• Extract provided:
◆ ◆ ◆ ◆ ◆
2. Resolve the App ID's SPIFFE identities

A sidecar may run on more than one region host, each with its own SPIFFE ID. Read them from the App ID's status with the Diagrid CLI into a newline-delimited list:

SPIFFE_IDS=$(diagrid appid get "$CATALYST_APP" --project "$CATALYST_PROJECT" \
--output json | jq -r '.status.spiffeIds // [.status.spiffeId] | .[]')

3. Create the app registration

Create the project's app registration (skip if it already exists) and its service principal, then capture the application ID:

APP_ID=$(az ad app list --display-name "$APP_DISPLAY_NAME" --query "[0].appId" --output tsv)
[ -z "$APP_ID" ] && APP_ID=$(az ad app create --display-name "$APP_DISPLAY_NAME" --query appId --output tsv)

SP_OBJECT_ID=$(az ad sp show --id "$APP_ID" --query id --output tsv 2>/dev/null \
|| az ad sp create --id "$APP_ID" --query id --output tsv)

4. Create a federated credential per SPIFFE ID

Federate each of the App ID's SPIFFE identities to the app, trusting the region's OIDC issuer:

echo "$SPIFFE_IDS" | while IFS= read -r SUBJECT; do
AUTHORITY=${SUBJECT#spiffe://}; HOST_LABEL=${AUTHORITY%%.*}
cat > fic.json <<EOF
{
"name": "${CATALYST_APP}-${HOST_LABEL}",
"issuer": "${ISSUER}",
"subject": "${SUBJECT}",
"audiences": ["api://AzureADTokenExchange"]
}
EOF
az ad app federated-credential create --id "$APP_ID" --parameters @fic.json
done

5. (Optional) Grant access to Azure resources

Grant the app's service principal the data-plane roles it needs. For example, read access to a Key Vault and read/write access to a storage account:

# Key Vault Secrets User
KEYVAULT_SCOPE=$(az keyvault show --name "<keyvault-name>" --query id --output tsv)
◆ ◆ ◆ ◆ ◆
• Data excerpts:
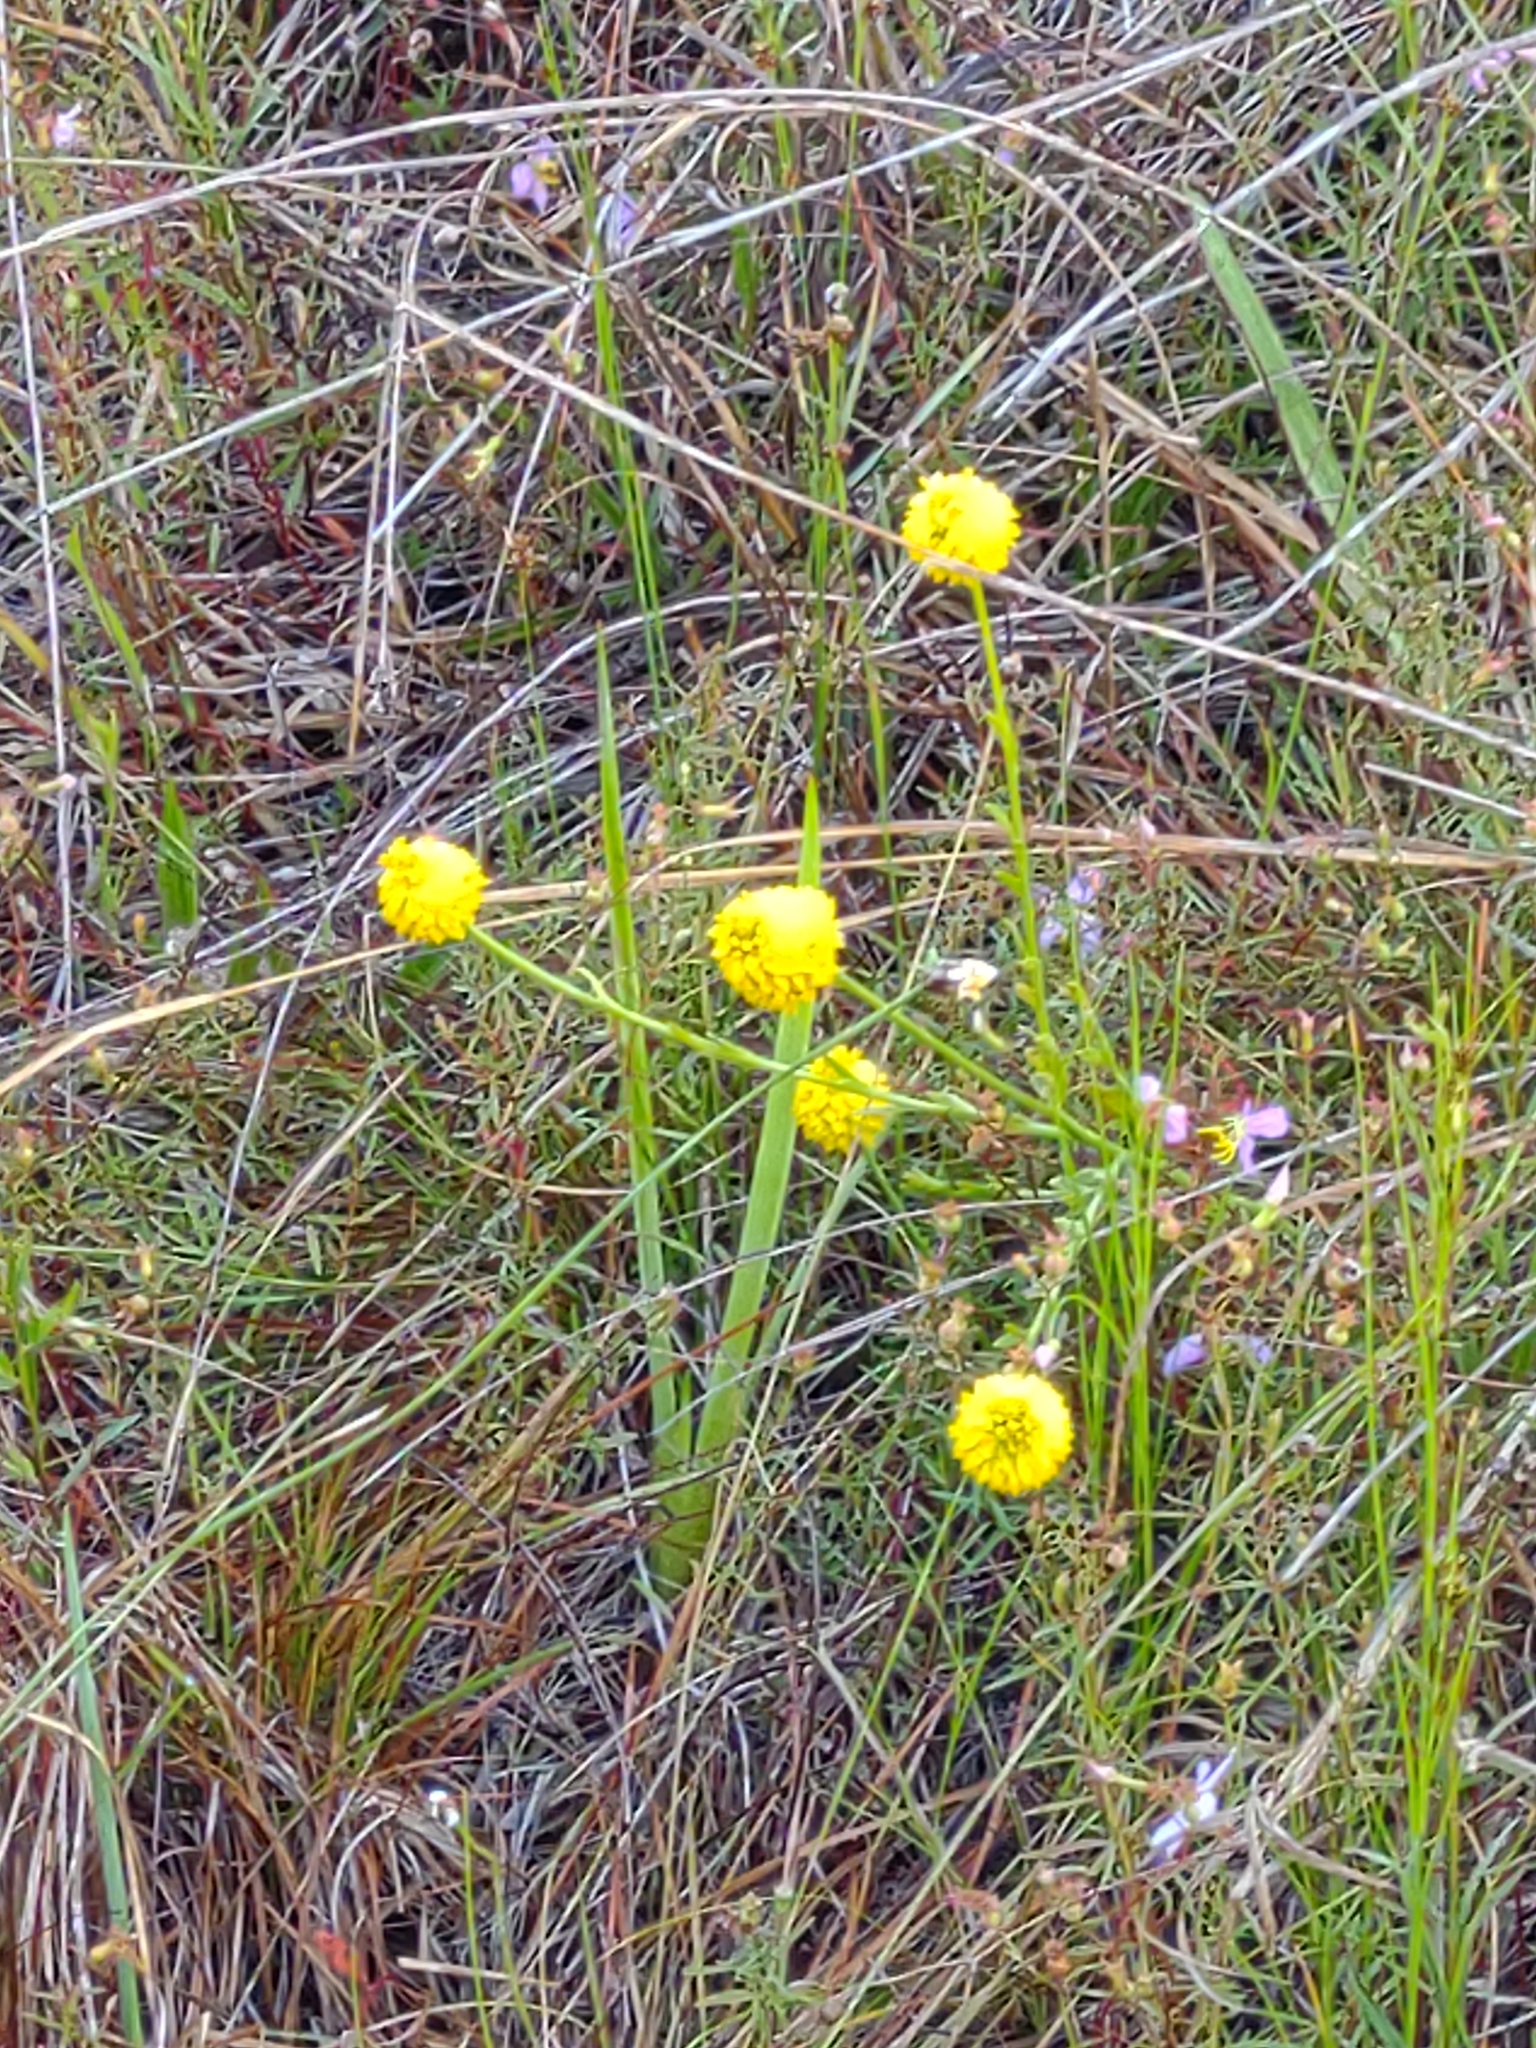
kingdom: Plantae
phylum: Tracheophyta
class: Magnoliopsida
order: Fabales
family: Polygalaceae
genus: Polygala
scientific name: Polygala rugelii
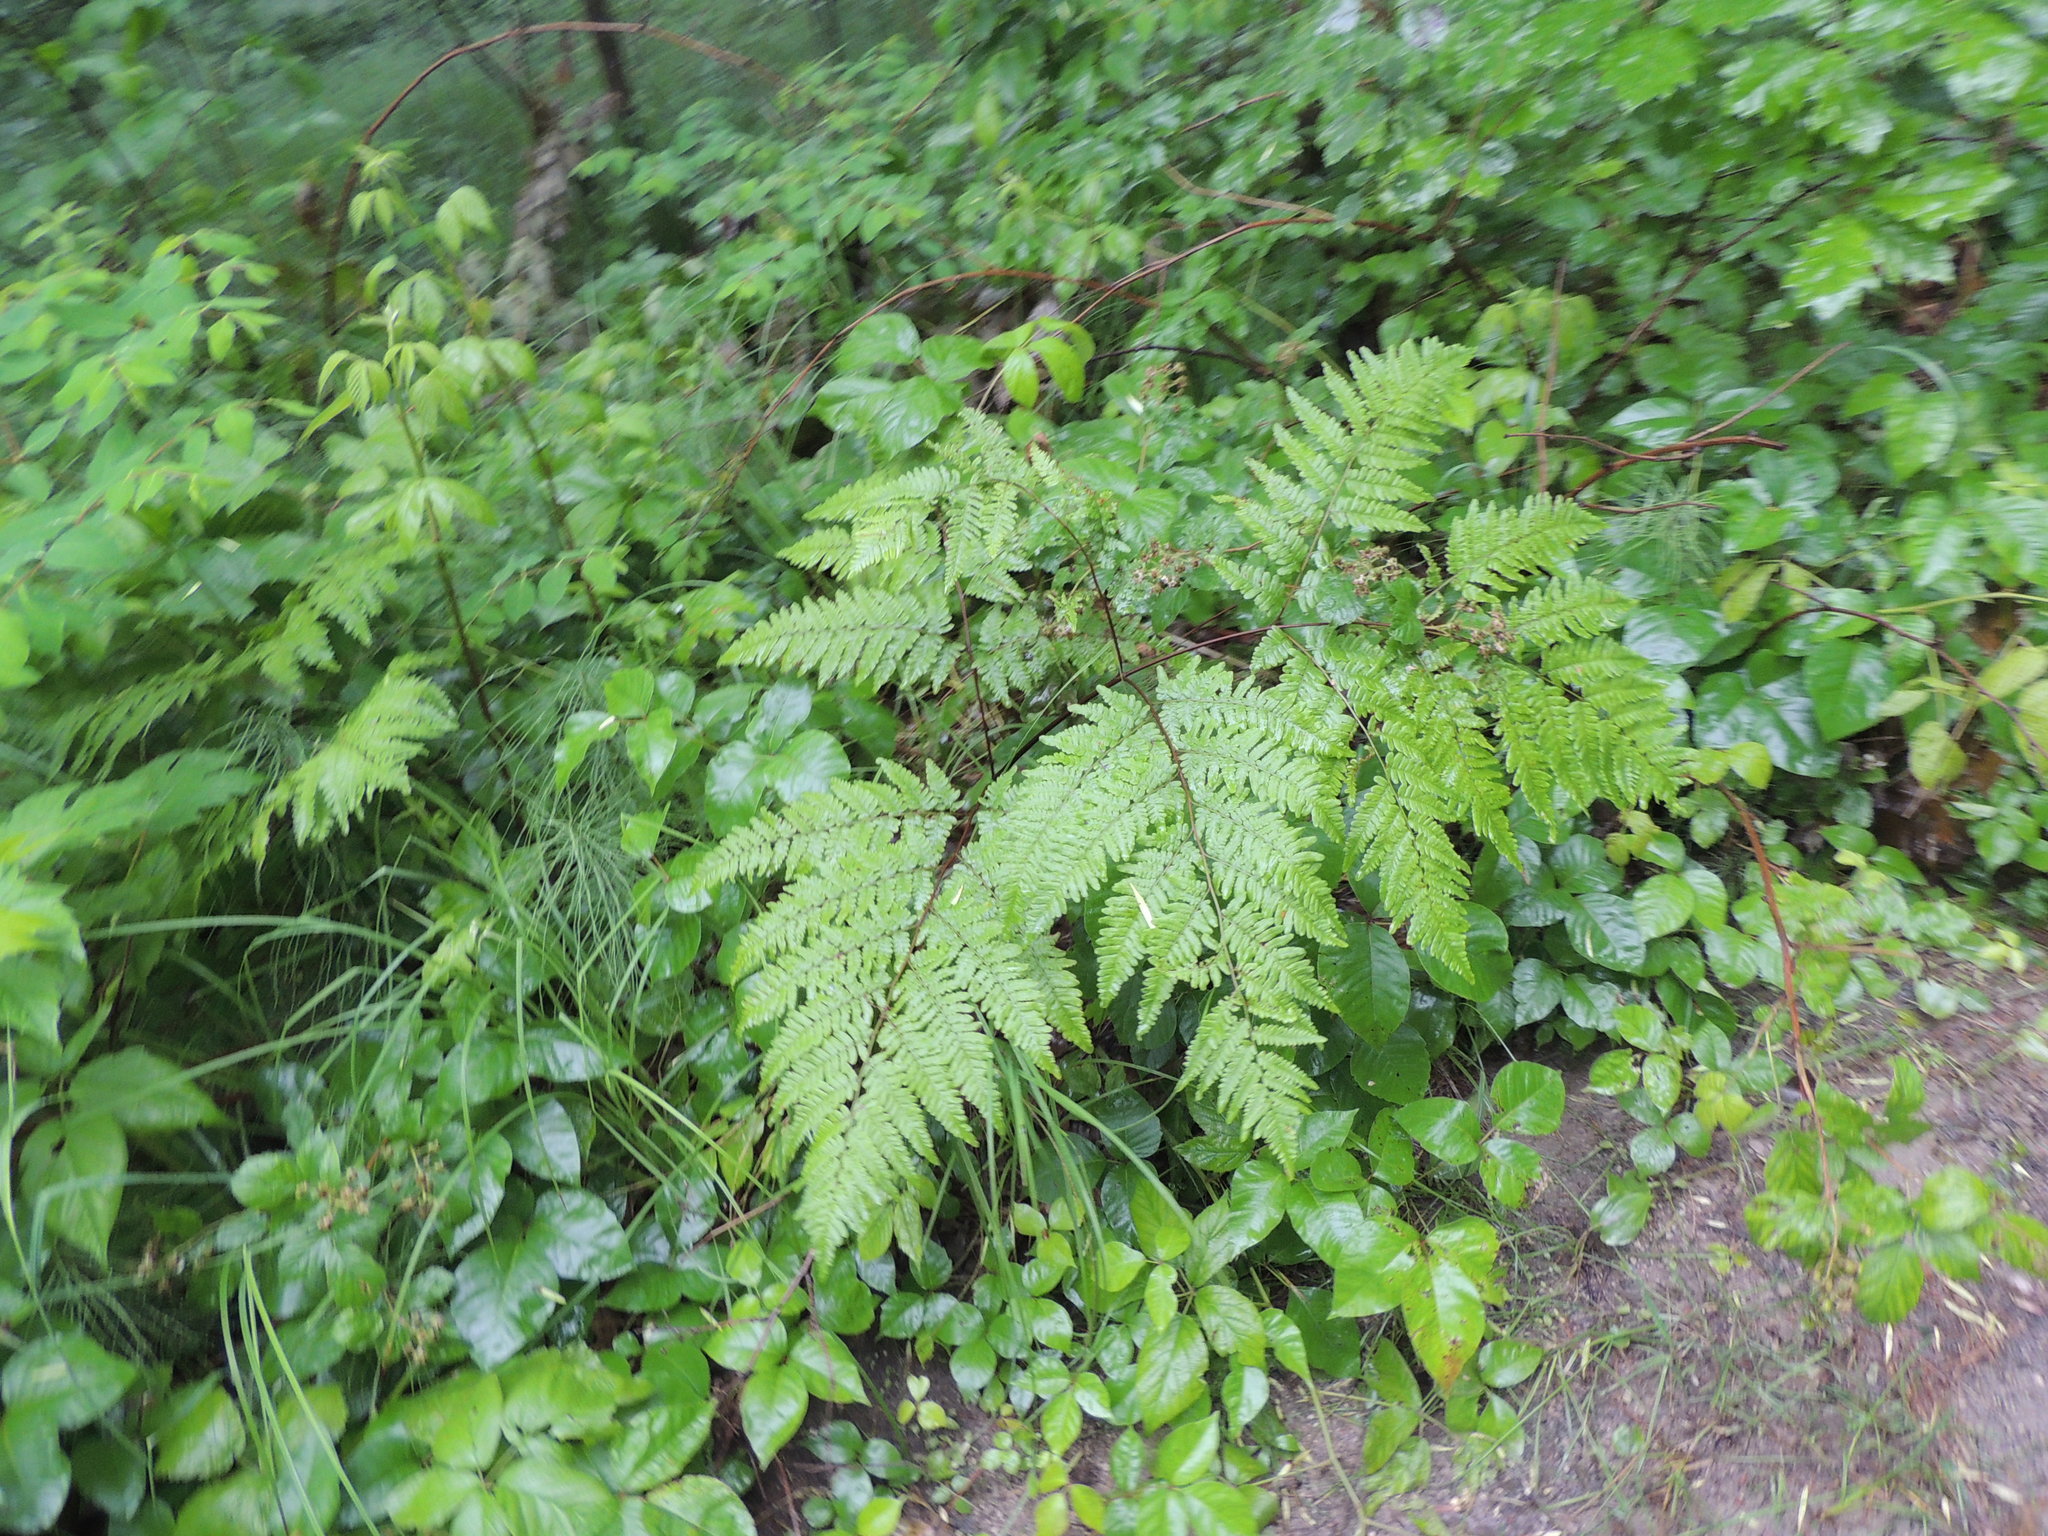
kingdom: Plantae
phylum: Tracheophyta
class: Polypodiopsida
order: Polypodiales
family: Dennstaedtiaceae
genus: Pteridium
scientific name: Pteridium aquilinum
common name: Bracken
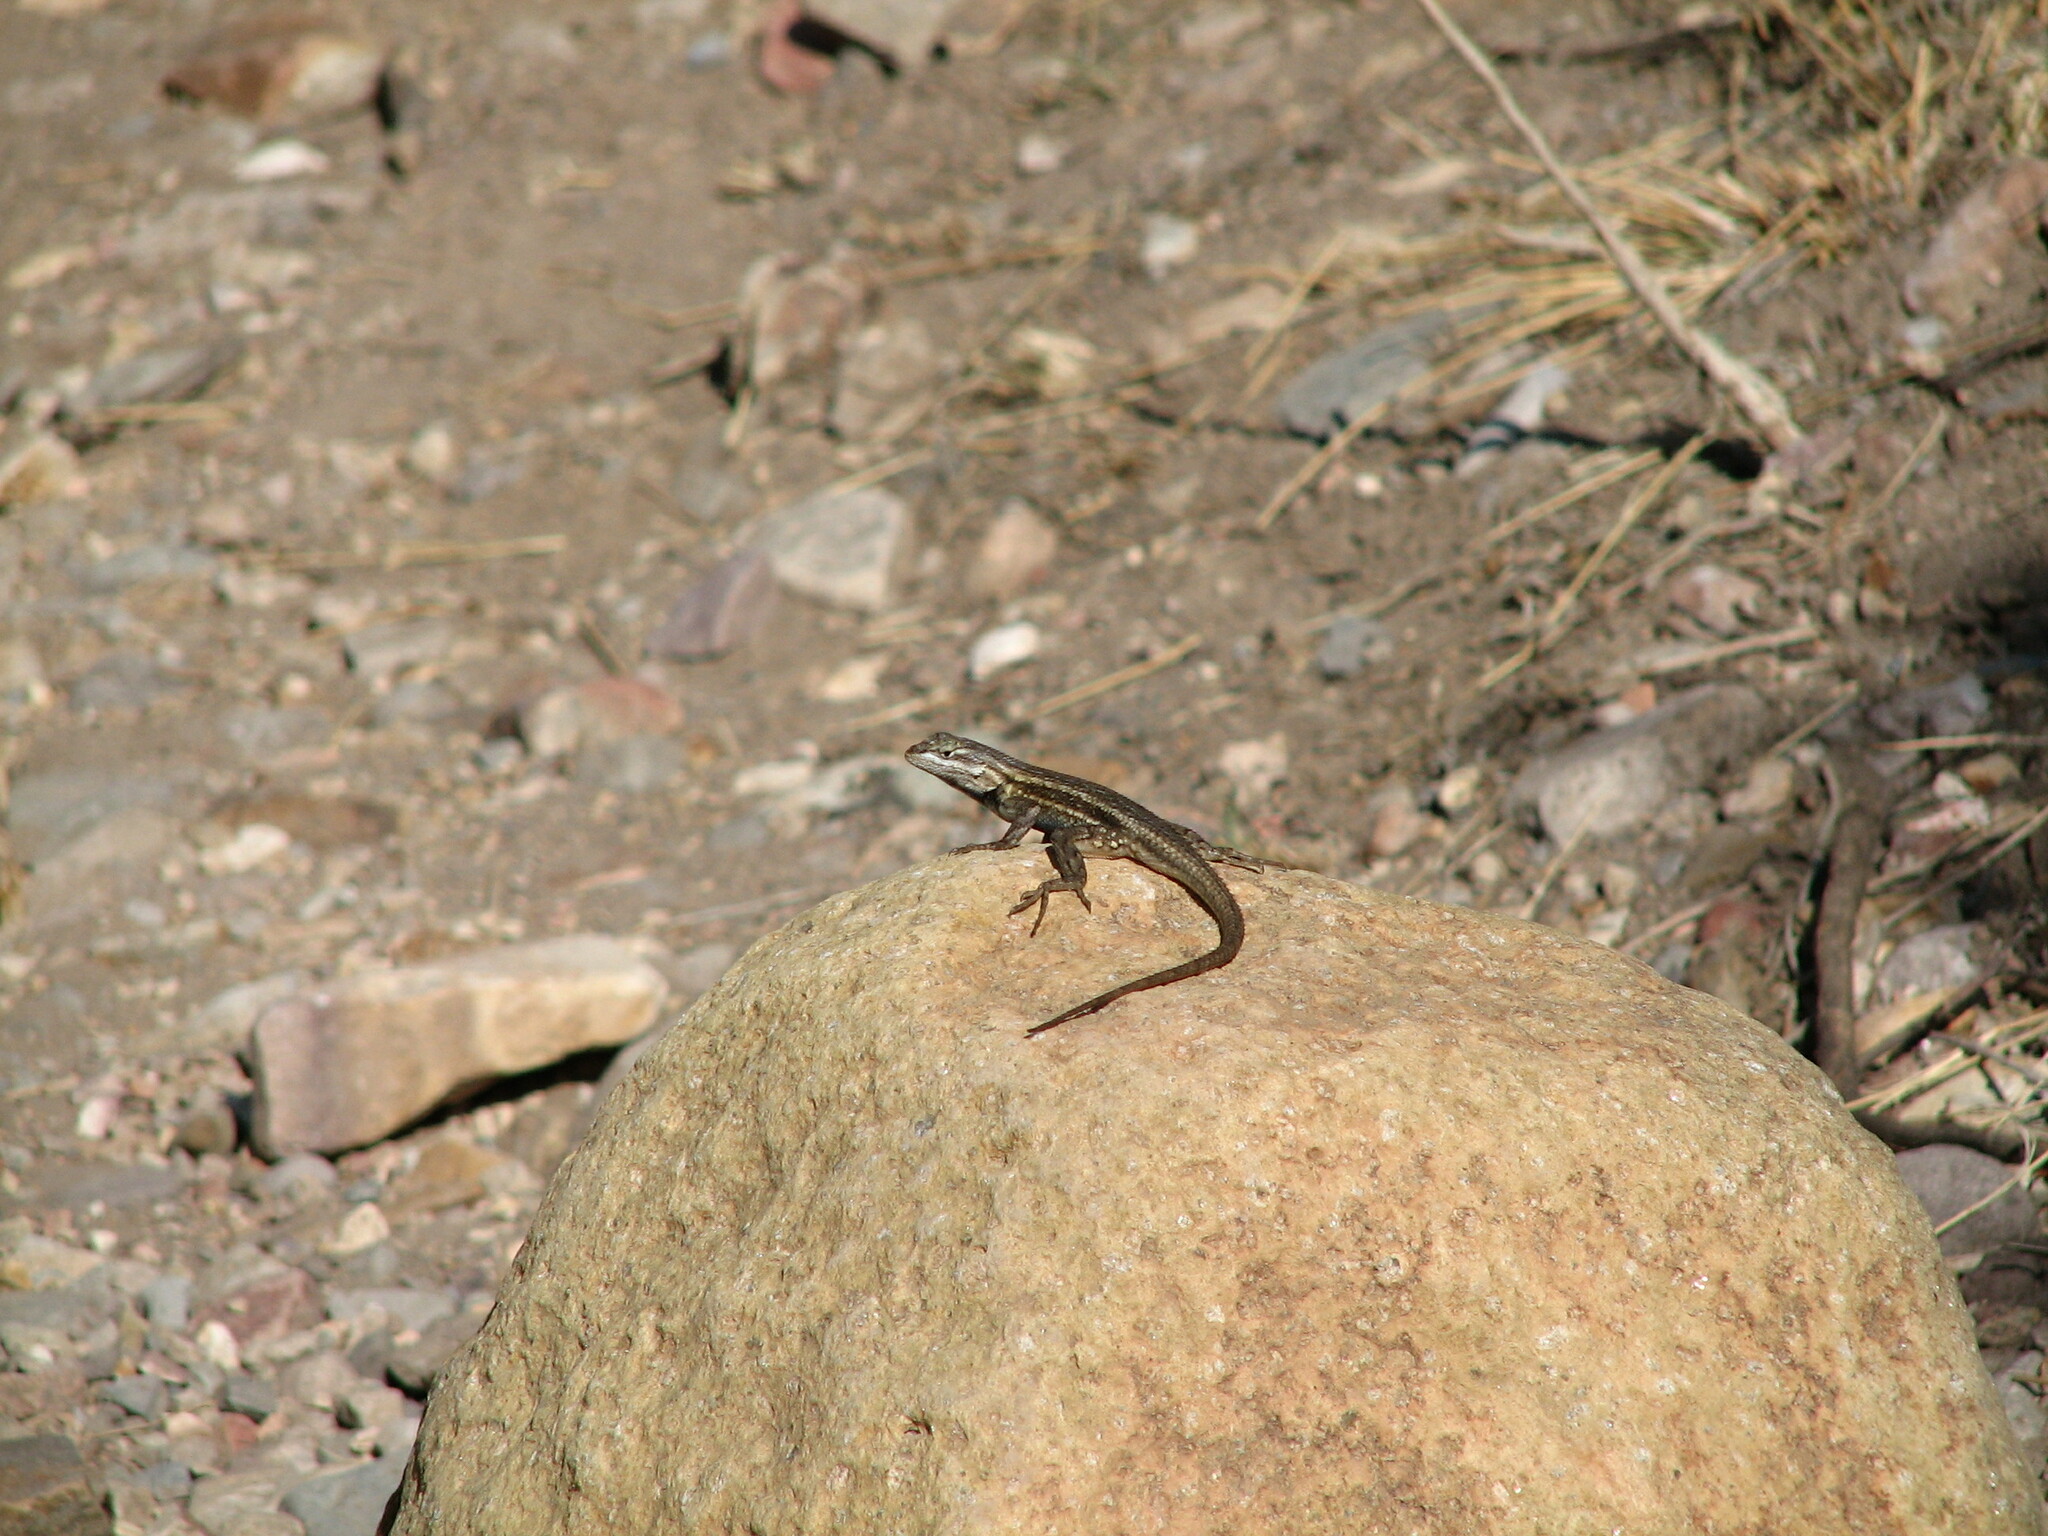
◆ ◆ ◆ ◆ ◆
• Work instructions:
1. Write out the passage of the setup guide from "3. Create the" up to and including "appId --output tsv)".
2. List the headings of the numbered steps in the setup guide.
3. Decide whether each statement agrees with the setup guide, answering yes or no and quoting the words that decide it. (a) Each region host a sidecar runs on has its own SPIFFE ID. (b) Granting access to Azure resources is a required step. (c) The app registration is created again even if it already exists.
Use only the setup guide for what comes next.

• Task answers:
1.
3. Create the app registration

Create the project's app registration (skip if it already exists) and its service principal, then capture the application ID:

APP_ID=$(az ad app list --display-name "$APP_DISPLAY_NAME" --query "[0].appId" --output tsv)
[ -z "$APP_ID" ] && APP_ID=$(az ad app create --display-name "$APP_DISPLAY_NAME" --query appId --output tsv)

2.
2. Resolve the App ID's SPIFFE identities
3. Create the app registration
4. Create a federated credential per SPIFFE ID
5. (Optional) Grant access to Azure resources

3.
(a) Yes: "A sidecar may run on more than one region host, each with its own SPIFFE ID."
(b) No: "5. (Optional) Grant access to Azure resources"
(c) No: "(skip if it already exists)"